PCBが含まれている場合は、PCB特別措置法で平成39年度までに処理することが義務つけられていることから、事実上全面塗替えとなることが想定される。
(※土研資料第4354号 土木鋼構造物用塗膜剥離剤ガイドライン(案)改定第2版 p.5)
「群馬県鋼道路橋部分塗替え計画・設計要領」においては、部分塗替えではなく全面塗替を行おうとする場合には、その理由を明確にし、主管課と協議の上で採用しなければならない。と記載されていることから、このような場合は協議が必要となる。
■総括
・既存塗膜にPCBが含有している場合は、「群馬県鋼道路橋部分塗替え計画・設計要領」に基づき、主管課と協議を行い、全面塗り替え(湿式工法によるRc-Ⅰ相当)となる。
②既存塗膜に鉛が含有している場合
「群馬県鋼道路橋部分塗替え計画・設計要領」は、現行の最新版は令和2年2月版(第4回改訂版)であるが、令和元年11月版(第3回改訂版)から、下記のとおりPCB以外のみを含有する塗膜の扱いが大きく変わっている。

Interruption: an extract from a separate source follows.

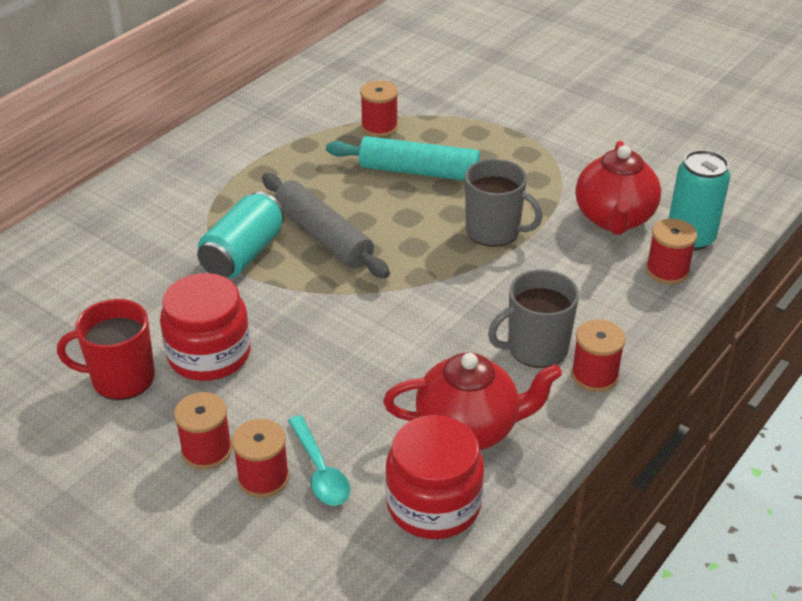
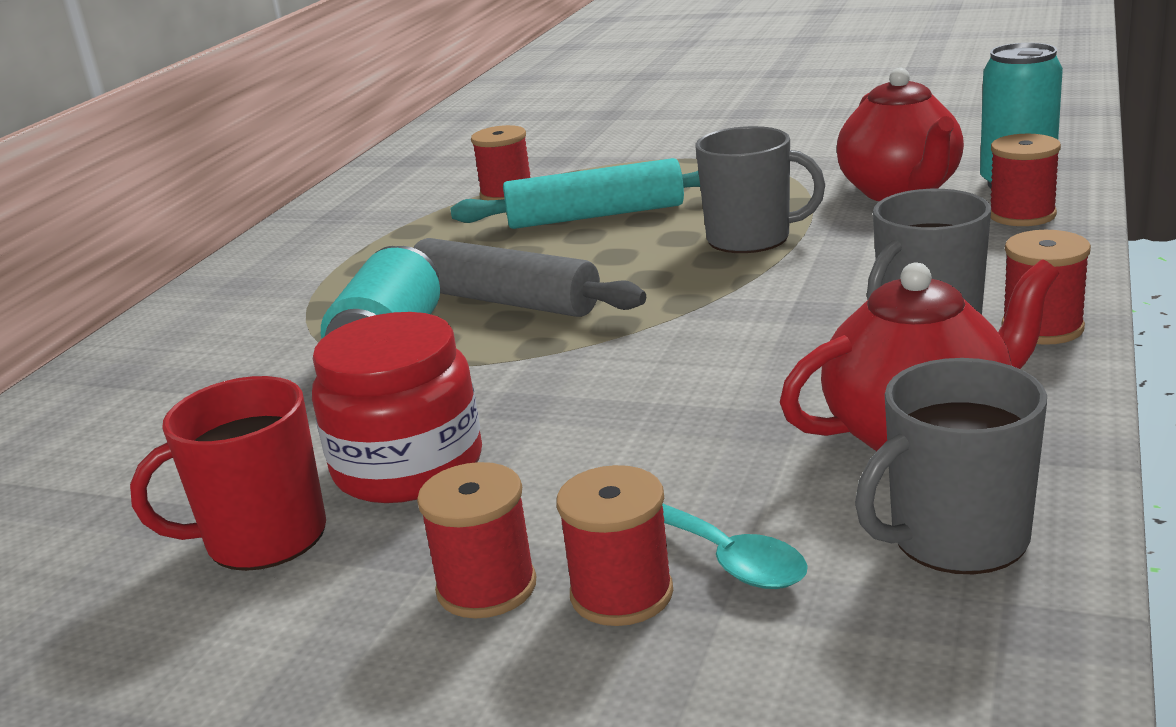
camera: 15 degrees left, 15 degrees down
(433, 504) = (956, 538): red jar -> grey mug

「群馬県鋼道路橋部分塗替え計画・設計要領」改訂履歴抜粋
要約すると、塗膜成分検査の結果、PCB含有がNGだった場合は、なにがなんでも現況塗膜を全面除去するが、鉛含有のみがNGだった場合は、ただちに全面除去しなくてもOKということが記載されている。
しかしながら、鉛の有害性については厳しい規制があり、鉛を含む塗膜の除去作業および素地調整作業を行うとなれば、含有量にかかわらず鉛中毒予防規則の適用を受ける。
また、厚生労働省からの通知である「鉛等有害物を含有する塗料の剥離やかき落とし作業における労働者の健康障害防止について」によると、塗膜除去をするとなれば、湿式工法によって剥離を原則としている。
さらに、土木鋼構造物用塗膜剥離剤ガイドライン(案)改定第2版によると、鉛・クロムのみ有害物を含む場合でも、剥離剤およびブラスト工法等にてしっかりと除去することとなっている。
つまりは、いざ塗り替える時期となった場合は、1種ケレン相当の塗膜除去を行うこととなり、塗装系もRc-Ⅰとなることが予想される。(既存塗膜の活膜を残す3種ケレンは該当しない。塗装系もRc-Ⅲは該当しない。)
(※土研資料第4354号 土木鋼構造物用塗膜剥離剤ガイドライン(案)改定第2版 p.7抜粋)
■総括
・既存塗膜に鉛が含有している場合は、「群馬県鋼道路橋部分塗替え計画・設計要領」に基づき、桁端部などの腐食環境が著しい部分だけを優先して塗替える。(湿式工法によるRc-Ⅰ相当)
・桁端部等以外の部分は、ライフサイクルコストを検討して塗替え時期を決定する。塗替え工法は、3種ケレンだと鉛混じりの有害塗膜層を除去できないことと、有害塗膜が飛散するおそれがあるので不採用となる。(おのずと湿式工法によるRc-Ⅰ相当となる。)